Logo em seguida, Wijnaldum entrava driblando dentro da área quando foi calçado por Juan Bernat. Pênalti. Milner soltou um míssil no canto direito e ampliou para os donos da casa. O PSG chegava pouco, mas conseguiu descontar antes do intervalo. O cruzamento buscava Cavani, que emendou uma bicicleta furada. A bola bateu em um assustado Robertson e sobrou para Meunier completar ao canto de Alisson.

No segundo tempo, o Liverpool conseguiu trabalhar a bola para administrar a sua vantagem, criando chances ocasionais de matar a partida. Sturridge desperdiçou uma delas, ao errar o domínio que o deixaria cara a cara com Areola. A bola escapou, o inglês ainda tentou dividir, mas fez falta no goleiro. Salah marcou na sequência, mas o árbitro anulou o tento por causa da infração. Sturridge também errou o tempo da cabeçada em bom cruzamento de Alexander-Arnold.

Salah pegou uma rebatida dentro da área e mandou para fora. Não por causa desse lance, mas por outros em que prendeu demais a bola e tomou a decisão errada, ficou clara a queda de rendimento do egípcio, o grande craque do time na última temporada. Pouco depois de Mané perder outra boa chance de fazer 3 a 1, o passe de Salah na saída de bola ficou curto, Neymar avançou costurando e dividiu com a zaga. Sobrou para Mbappé mandar para as redes e empatar.

Era um castigo duro para o Liverpool, que havia feito o necessário para ganhar do PSG com alguma tranquilidade.
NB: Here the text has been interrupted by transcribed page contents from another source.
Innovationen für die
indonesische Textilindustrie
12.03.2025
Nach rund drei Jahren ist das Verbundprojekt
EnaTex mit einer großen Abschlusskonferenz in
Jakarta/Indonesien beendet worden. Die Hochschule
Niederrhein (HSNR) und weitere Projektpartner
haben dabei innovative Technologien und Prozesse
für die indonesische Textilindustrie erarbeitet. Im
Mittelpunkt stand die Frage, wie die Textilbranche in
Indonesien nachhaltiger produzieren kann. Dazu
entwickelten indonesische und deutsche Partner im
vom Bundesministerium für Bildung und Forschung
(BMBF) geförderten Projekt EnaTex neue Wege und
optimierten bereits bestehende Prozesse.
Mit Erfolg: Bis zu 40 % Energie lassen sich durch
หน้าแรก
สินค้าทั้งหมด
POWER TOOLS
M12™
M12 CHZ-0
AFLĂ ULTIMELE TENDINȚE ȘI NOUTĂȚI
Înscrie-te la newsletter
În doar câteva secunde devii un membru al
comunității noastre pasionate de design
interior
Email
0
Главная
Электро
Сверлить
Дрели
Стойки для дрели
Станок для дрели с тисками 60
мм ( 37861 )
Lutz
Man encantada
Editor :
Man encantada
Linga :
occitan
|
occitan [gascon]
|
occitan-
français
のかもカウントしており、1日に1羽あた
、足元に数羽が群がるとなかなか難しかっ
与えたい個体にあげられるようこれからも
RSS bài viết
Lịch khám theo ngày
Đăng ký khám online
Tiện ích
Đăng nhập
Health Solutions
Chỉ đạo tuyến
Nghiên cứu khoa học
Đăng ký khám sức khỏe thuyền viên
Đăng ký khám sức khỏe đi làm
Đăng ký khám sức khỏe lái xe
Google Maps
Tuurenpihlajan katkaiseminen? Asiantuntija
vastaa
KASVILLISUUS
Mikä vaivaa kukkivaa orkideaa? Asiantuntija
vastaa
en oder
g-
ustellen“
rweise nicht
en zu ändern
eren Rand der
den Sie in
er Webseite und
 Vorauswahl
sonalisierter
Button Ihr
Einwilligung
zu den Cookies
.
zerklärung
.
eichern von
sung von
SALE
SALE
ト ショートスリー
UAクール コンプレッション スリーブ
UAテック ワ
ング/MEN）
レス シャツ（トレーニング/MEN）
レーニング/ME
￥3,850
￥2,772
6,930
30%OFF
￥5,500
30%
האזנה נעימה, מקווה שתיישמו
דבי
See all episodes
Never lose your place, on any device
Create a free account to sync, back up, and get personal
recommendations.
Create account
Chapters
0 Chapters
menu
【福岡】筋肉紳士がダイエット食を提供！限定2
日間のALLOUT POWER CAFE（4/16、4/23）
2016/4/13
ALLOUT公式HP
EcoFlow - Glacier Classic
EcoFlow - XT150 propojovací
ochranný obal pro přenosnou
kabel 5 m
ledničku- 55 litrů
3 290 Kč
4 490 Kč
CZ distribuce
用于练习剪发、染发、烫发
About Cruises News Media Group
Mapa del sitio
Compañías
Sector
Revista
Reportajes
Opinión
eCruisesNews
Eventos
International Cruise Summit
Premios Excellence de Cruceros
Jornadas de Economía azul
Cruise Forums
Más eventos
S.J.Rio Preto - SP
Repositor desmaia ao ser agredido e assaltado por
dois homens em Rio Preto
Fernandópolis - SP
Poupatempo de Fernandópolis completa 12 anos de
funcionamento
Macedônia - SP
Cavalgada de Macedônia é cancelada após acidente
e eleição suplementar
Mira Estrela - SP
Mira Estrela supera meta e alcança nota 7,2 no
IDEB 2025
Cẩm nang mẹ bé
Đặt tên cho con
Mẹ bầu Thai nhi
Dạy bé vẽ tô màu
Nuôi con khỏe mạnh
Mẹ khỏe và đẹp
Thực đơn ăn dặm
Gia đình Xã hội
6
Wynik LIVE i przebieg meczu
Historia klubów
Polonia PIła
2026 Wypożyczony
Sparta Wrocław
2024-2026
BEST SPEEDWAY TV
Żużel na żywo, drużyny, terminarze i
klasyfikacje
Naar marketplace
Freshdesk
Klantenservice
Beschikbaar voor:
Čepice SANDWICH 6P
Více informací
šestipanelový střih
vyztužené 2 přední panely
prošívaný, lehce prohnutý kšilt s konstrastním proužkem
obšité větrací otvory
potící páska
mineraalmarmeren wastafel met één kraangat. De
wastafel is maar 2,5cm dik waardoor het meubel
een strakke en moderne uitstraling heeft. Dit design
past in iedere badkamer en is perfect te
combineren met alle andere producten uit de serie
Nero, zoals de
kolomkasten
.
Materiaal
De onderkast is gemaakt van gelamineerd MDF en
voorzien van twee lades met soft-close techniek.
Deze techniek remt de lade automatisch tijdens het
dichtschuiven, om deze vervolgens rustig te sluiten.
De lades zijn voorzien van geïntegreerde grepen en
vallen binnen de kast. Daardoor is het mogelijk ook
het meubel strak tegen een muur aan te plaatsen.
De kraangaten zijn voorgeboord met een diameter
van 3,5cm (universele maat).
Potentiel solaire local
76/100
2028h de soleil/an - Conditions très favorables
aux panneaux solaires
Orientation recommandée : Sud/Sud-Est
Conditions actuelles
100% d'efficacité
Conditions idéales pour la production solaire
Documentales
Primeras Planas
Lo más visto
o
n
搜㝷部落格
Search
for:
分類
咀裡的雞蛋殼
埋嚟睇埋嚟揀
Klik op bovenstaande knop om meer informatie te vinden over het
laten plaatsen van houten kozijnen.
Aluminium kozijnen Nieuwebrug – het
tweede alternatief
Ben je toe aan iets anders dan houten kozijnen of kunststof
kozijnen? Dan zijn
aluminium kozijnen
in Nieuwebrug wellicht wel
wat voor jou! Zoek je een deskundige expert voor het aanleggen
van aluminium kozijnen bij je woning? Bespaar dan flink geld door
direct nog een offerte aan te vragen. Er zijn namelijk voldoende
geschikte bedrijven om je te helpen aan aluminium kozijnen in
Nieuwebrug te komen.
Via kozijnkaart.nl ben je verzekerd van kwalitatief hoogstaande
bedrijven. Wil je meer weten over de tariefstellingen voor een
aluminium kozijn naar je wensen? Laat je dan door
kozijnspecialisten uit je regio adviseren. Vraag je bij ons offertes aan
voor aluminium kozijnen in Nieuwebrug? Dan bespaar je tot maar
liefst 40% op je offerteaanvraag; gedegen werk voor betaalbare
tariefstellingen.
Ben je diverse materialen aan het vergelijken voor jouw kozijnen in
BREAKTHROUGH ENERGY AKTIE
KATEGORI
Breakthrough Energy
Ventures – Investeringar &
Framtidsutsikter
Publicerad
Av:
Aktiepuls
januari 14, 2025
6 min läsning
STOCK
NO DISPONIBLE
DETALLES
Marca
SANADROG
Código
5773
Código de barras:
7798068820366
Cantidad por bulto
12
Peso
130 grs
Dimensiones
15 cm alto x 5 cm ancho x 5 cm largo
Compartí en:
Mas falhara nas finalizações e deixara espaços que os atacantes dos franceses nunca perdoam. Somente aos 46 minutos, Roberto Firmino recebeu dentro da área, limpou Marquinhos e mandou um belo chute cruzado para determinar o resultado final.

A vitória foi importante para o Liverpool, para arrancar bem em um grupo difícil da Champions League, e também pelo desempenho demonstrado contra um adversário do nível dos que precisa enfrentar para chegar mais uma vez longe na competição. O resultado acabou sendo colocado em risco porque o adversário, ainda longe de ter um coletivo afiado, tem qualidade suficiente em seu elenco para complicar qualquer um. Mas o Liverpool também, como provou Roberto Firmino.